En nu lagen we hier onder de fruitbomen en kauwden op de worsten van de dode artilleristen. De regendruppels vielen in regelmatige cadans uit de takken. We hadden het koud en we trokken de 'deken' wat hoger over onze huiverende lijven. Dit was het stuk van onze uitrusting dat voor de meeste doeleinden werd gebruikt, als jas, als tent, als camouflagedeken, als proviandzak, als matras, als hangmat en als lijkkist. Het was het eerste wat de foerier uitreikte en het was het enige stuk dat ons in het graf volgde.
Porta keek naar de zware regenwolken.
'Regen, regen, altijd maar regen. Voor de oorlog is het niks, die bergen. Weten jullie nog dat we vochten in dat lekkere Frankrijk? Altijd zon en als er halt werd gehouden kon je het er echt van nemen.'
'Potz Sakrament!' zei Julius Heide zuchtend. 'Dat was me nog eens een best oorlogje. Maar een bof dat we niet naar de andere kant zijn overgelopen! Dan hadden ze ons koud gemaakt. Herinner je je al die deserteurs die ze na de capitulatie van Frankrijk weg hebben gesleept naar Torgau, bewaakt door politiehonden?'
'Ik ben er nog niet zo zeker van dat we er aan waren gegaan,' zei Broertje peinzend. Hij zat in het natte gras en boog zich voorover. Zijn kleine, zwarte ogen schitterden.

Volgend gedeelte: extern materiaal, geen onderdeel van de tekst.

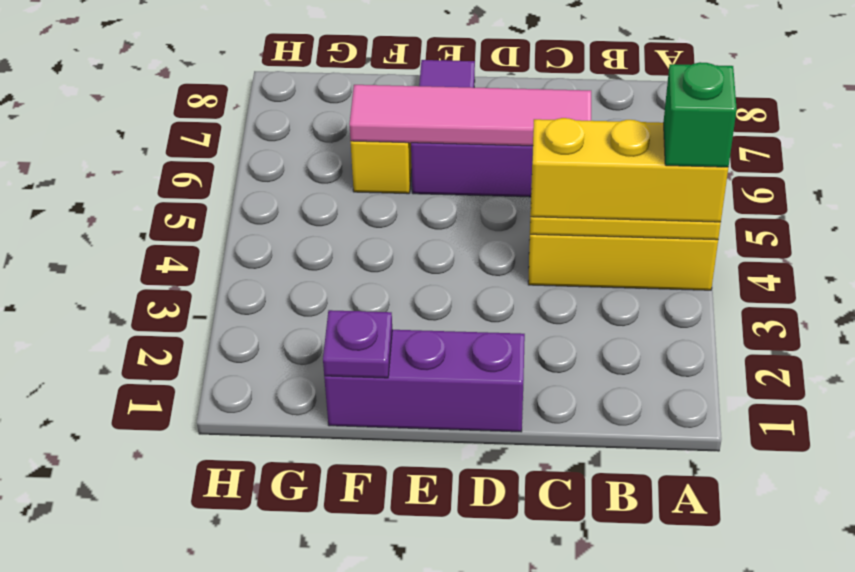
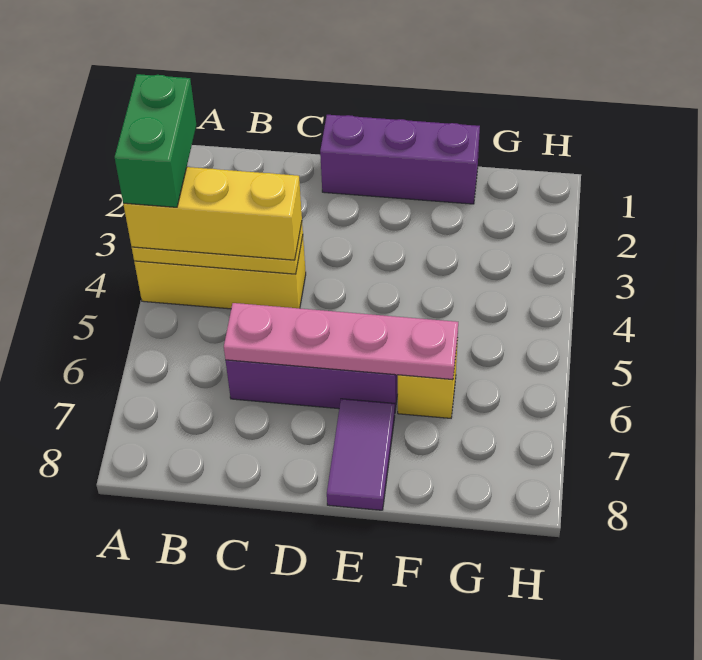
green 1x1 brick [663,62,737,167] -> green 1x2 brick [115,74,196,207]
pink 1x4 tile [349,85,591,146] -> pink 1x4 plate [224,303,458,380]
purple 1x1 plate [323,310,392,378] -> none

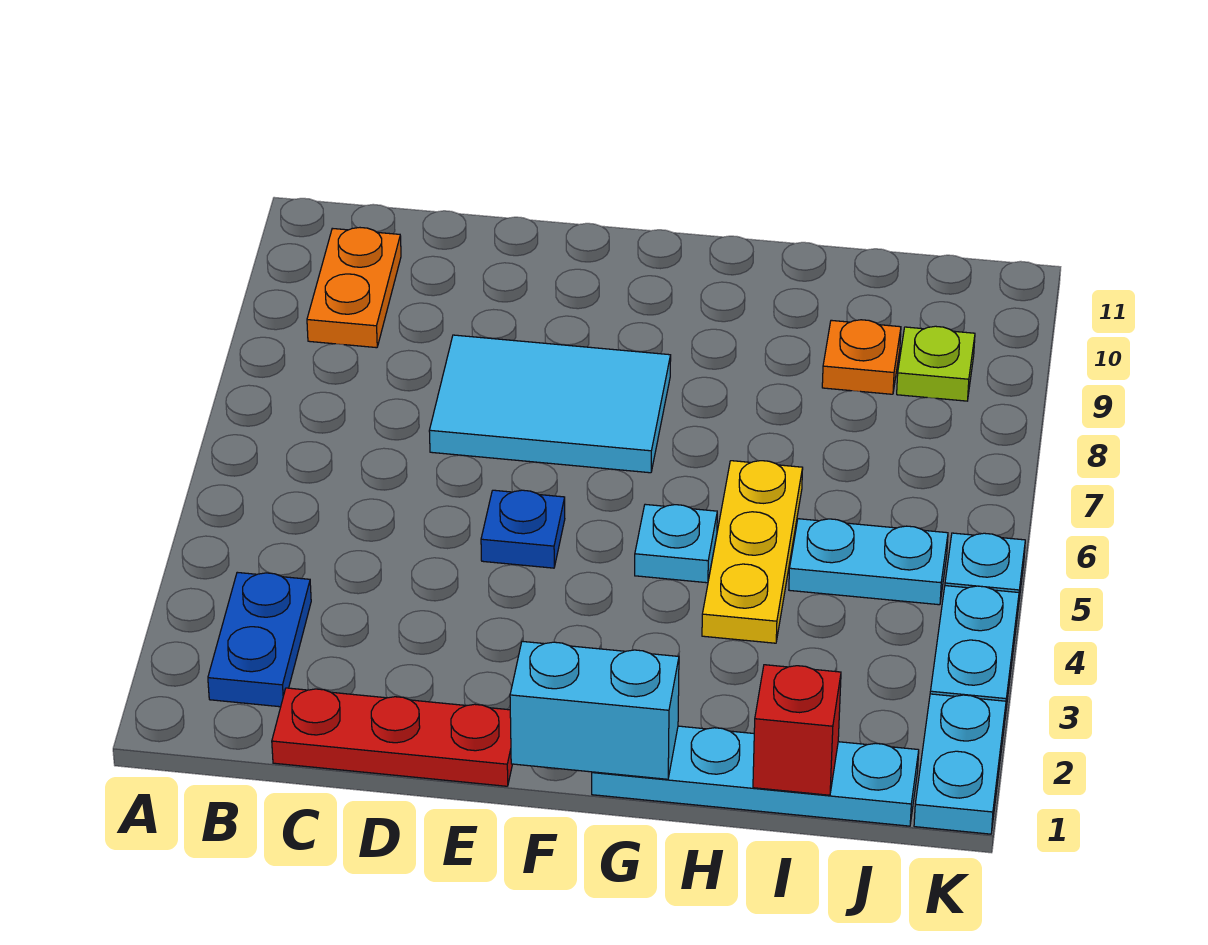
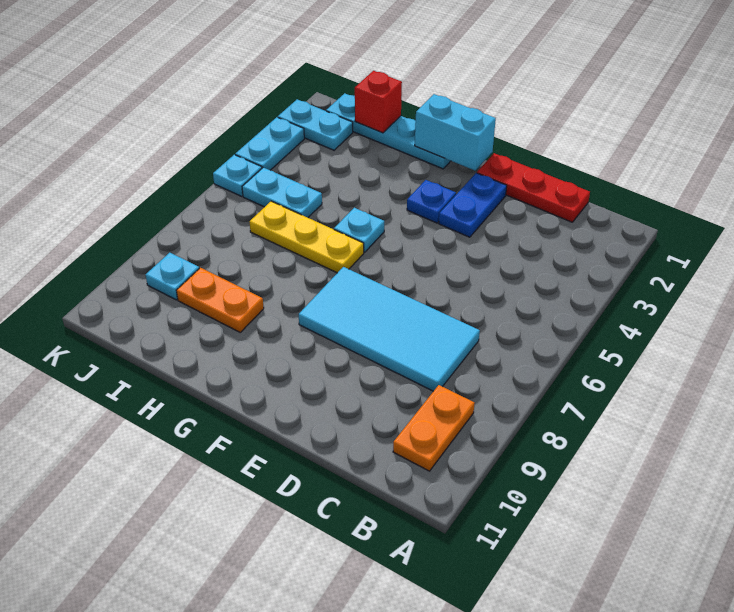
blue 1x2 plate [208,572,311,707] -> blue 1x2 plate moved to [439,173,507,237]
cyan 2x3 tile [429,335,671,473] -> cyan 2x4 tile [299,267,480,391]
blue 1x1 plate [481,490,565,568] -> blue 1x1 plate moved to [407,180,456,223]
yellow 1x3 plate [702,461,803,643] -> yellow 1x3 plate turned to [249,201,364,273]
orange 1x1 plate [822,320,901,394] -> orange 1x2 plate [177,268,264,332]
lime 1x1 plate [897,326,975,401] -> cyan 1x1 plate [146,253,199,300]
cyan 1x2 plate [914,694,1006,834] -> cyan 1x2 plate turned to [278,99,353,150]

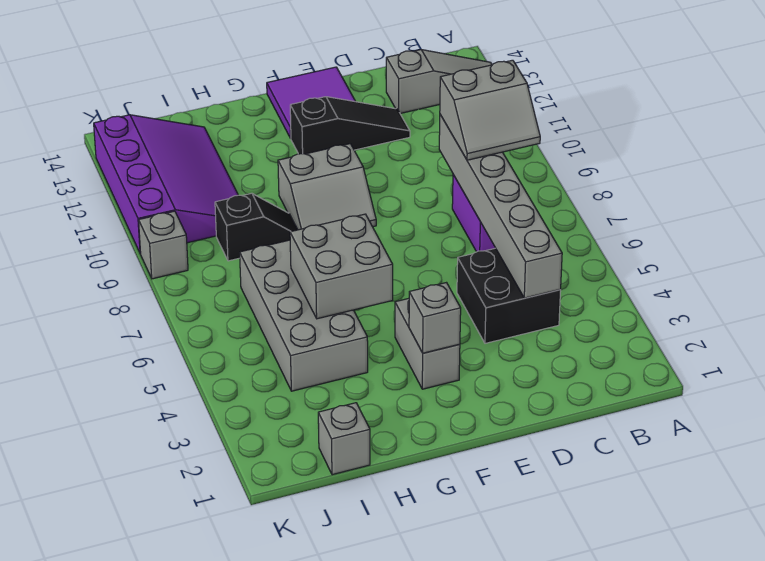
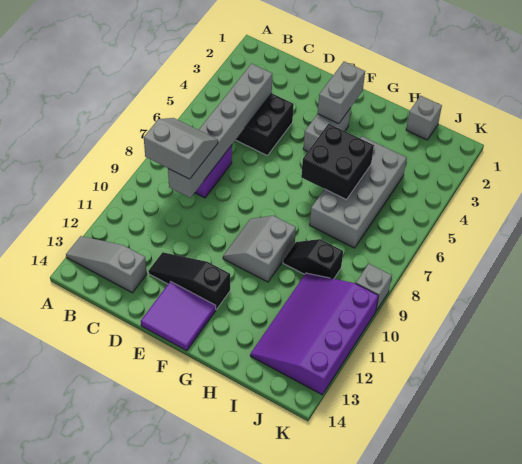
grey 1x1 brick [409,283,461,353] -> grey 1x2 brick [318,62,365,124]
grey 2x2 slope [278,144,376,230] -> grey 2x2 slope turned to [223,216,296,282]
grey 2x2 brick [290,214,393,319] -> black 2x2 brick [301,124,374,200]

'Misschien zaten we daarginds in Londen, weet je, waar Churchill woont. Ik heb gehoord dat het een waar genot is om krijgsgevangen te zitten bij de Tommies. Denken jullie nog wel eens aan die rode commissaris die met ons heeft staan praten in Nicolaijew? Die vent had zich vermomd als boer, maar daar trapte de veldgendarmerie niet in. Die vent beweerde dat kerels als wij daar rondwandelden in de tuinen van de Lords, dat ze bloemetjes plukten voor hun salon en dat ze zich 's avonds in het hooi amuseerden met de dienstboden. Man, ik zou moeten liegen als ik zei dat ik niet hield van de geur van hooi. Man, ik heb eens een gevalletje gehad met een griet in het hooi, fantastisch en ik verzeker je, iedere keer dat ik hooi ruik word ik wild.'
Heide wees met zijn worst in de richting van de Oberfeldwebel die de oude man halfdood had gepest. 'We zullen het met die Oberfeldwebel nog wel aan de stok krijgen. Ik voel aan mijn water dat die vent ons in de puree wil werken.'
'Nou, dan maken we hem koud,' besloot Broertje en snoot lawaaiig zijn neus met behulp van zijn vingers. 'Ik ben deskundige als het er om gaat secreten van dat soort om zeep te brengen.'
'Wat moeten we beginnen als dit allemaal achter de rug is?' vraagt Stege, de filosoof. 'We hebben eigenlijk alleen maar leren doden. En ik vrees dat Je daar niet meer zonder zult kunnen, Broertje.'
'Waarachtig niet,' antwoordt deze lachend. 'Maar er is altijd behoefte aan jongens die iemand vlot om zeep kunnen helpen. Waar of niet, oude woestijnrover?'
'Je hebt gelijk, mon camarade.'
'Ik begrijp niks van die vreemde talen, maar als je praat over anderen koud maken dan wil ik je wel bekennen dat ik altijd in de rats zit als ik denk aan de dag waarop ik er zelf tussen uit zal knijpen. De grote sprong door de stratosfeer lijkt me niks.'
'Je bent zeker bang dat je Onze Lieve Heer zult tegenkomen?' vroeg Stege sarcastisch.